Obviously, ‘revue’, style 2010, is not for me. I was definitely more at home at the Chamaleon. So, who, I wonder, is it for? The ‘welcome’ at the show’s opening came in a number of languages, including Japanese. I suspect this is pure and simple coach party entertainment. But, then again, twenty years ago, I don’t suppose there were too many Parisians in the house at the Moulin Rouge. So, if things have changed rather drastically in the last century, maybe they have changed less than I imagine in the last decades.

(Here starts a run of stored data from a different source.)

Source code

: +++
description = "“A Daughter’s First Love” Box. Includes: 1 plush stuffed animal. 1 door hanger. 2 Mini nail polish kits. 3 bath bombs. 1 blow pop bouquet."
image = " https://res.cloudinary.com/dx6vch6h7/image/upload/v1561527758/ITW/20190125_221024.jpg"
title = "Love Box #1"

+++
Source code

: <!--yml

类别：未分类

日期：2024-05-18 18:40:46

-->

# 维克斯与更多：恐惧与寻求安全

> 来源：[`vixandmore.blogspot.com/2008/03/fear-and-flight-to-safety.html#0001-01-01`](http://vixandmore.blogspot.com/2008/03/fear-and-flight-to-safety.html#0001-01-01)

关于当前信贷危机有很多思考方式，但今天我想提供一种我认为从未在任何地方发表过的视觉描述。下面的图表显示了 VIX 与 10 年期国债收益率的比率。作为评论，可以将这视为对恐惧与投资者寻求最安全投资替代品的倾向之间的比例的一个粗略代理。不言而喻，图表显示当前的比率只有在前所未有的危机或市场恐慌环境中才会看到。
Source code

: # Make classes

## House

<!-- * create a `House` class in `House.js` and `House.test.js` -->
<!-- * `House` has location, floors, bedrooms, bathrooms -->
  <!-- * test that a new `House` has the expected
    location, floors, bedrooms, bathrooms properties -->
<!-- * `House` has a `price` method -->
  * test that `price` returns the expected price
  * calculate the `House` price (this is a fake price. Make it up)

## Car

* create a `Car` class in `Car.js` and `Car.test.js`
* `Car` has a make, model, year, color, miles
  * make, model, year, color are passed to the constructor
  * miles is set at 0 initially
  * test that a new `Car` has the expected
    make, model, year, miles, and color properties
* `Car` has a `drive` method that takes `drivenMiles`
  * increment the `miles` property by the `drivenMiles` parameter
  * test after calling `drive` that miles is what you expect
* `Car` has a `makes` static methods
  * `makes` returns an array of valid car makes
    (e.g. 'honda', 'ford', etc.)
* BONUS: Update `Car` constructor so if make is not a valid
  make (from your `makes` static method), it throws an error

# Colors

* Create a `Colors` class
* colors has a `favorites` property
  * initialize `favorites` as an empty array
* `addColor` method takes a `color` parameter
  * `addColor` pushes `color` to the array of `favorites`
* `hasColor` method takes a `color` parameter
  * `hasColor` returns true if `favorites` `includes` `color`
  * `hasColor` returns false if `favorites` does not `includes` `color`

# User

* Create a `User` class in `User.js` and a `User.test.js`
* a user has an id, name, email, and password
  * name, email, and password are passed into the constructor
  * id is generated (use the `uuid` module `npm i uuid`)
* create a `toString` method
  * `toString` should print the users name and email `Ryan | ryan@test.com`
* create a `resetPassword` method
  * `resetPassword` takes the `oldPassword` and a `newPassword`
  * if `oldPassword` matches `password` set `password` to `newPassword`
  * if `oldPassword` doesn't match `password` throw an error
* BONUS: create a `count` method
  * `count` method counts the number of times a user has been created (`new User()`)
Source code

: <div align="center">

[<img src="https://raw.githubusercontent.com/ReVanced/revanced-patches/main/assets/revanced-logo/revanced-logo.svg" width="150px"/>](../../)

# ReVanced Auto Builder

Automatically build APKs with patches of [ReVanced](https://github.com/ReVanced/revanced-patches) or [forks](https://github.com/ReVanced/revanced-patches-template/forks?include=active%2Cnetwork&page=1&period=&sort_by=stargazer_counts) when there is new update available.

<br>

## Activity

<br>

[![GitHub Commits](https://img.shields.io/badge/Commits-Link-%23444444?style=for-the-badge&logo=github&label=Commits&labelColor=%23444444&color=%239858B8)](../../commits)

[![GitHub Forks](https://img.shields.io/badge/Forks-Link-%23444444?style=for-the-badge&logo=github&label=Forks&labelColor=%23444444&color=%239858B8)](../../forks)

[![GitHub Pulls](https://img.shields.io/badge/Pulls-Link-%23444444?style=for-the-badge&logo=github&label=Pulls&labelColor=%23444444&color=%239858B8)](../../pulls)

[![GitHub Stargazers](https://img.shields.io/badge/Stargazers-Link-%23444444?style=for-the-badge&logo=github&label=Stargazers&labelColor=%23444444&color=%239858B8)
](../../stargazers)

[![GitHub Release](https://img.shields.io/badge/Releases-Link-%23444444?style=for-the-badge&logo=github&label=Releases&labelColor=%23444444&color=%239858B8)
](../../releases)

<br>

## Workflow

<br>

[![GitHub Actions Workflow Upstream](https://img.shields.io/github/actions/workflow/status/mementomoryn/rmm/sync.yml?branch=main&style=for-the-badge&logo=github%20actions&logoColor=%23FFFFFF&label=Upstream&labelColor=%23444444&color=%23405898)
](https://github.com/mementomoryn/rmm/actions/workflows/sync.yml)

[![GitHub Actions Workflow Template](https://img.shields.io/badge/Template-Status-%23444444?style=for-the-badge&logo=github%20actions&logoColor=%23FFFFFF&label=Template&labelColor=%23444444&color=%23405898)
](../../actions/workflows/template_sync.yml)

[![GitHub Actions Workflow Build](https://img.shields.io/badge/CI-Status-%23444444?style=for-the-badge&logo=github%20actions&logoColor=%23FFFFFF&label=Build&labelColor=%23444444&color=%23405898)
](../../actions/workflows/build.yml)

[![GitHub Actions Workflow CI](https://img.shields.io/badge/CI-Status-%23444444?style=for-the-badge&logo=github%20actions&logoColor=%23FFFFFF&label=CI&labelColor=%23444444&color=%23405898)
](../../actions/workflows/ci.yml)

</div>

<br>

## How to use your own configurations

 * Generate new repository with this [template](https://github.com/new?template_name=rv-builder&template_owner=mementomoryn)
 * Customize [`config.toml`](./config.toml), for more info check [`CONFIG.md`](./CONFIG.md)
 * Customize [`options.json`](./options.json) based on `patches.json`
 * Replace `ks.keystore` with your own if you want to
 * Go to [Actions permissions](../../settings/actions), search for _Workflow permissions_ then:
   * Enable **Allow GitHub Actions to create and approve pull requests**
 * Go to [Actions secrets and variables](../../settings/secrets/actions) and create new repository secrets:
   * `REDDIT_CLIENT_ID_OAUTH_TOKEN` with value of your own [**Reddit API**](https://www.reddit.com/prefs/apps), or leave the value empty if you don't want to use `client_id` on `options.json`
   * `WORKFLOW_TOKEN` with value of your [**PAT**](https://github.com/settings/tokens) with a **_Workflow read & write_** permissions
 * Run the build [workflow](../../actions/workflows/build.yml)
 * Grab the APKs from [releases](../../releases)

Let me go out with an accolade. If I can’t say that, with just a few exceptions, I admired much about the show, I hugely admired the way the Friedrichstadtpalast people run an opening night. I’ve run a few myself, and know the difficulties. The vast audience of guests was ticketed, programmed, wined with utmost efficiency. So thank you, Friedrichstadtpalast for looking after me so nicely. I’m sorry Yma isn’t my cup of saki.

Well, the Köstritzer is all gone. Shame I only got one. And midnight is past. I shall sneak into bed and go to sleep thinking of the silver glitter falling from the heights and Olesya’s hair as that magnificent pair finished their act …

Postscript: This morning I have found my ticket stub, and it does not actually mention the word 'revue'. The theatre is described as 'Europas grösster und modernster Show-Palast' and the production as 'Die neue grosse mega-show'. 'Show' is, it seems, the replacement for 'revue' in the 21st century.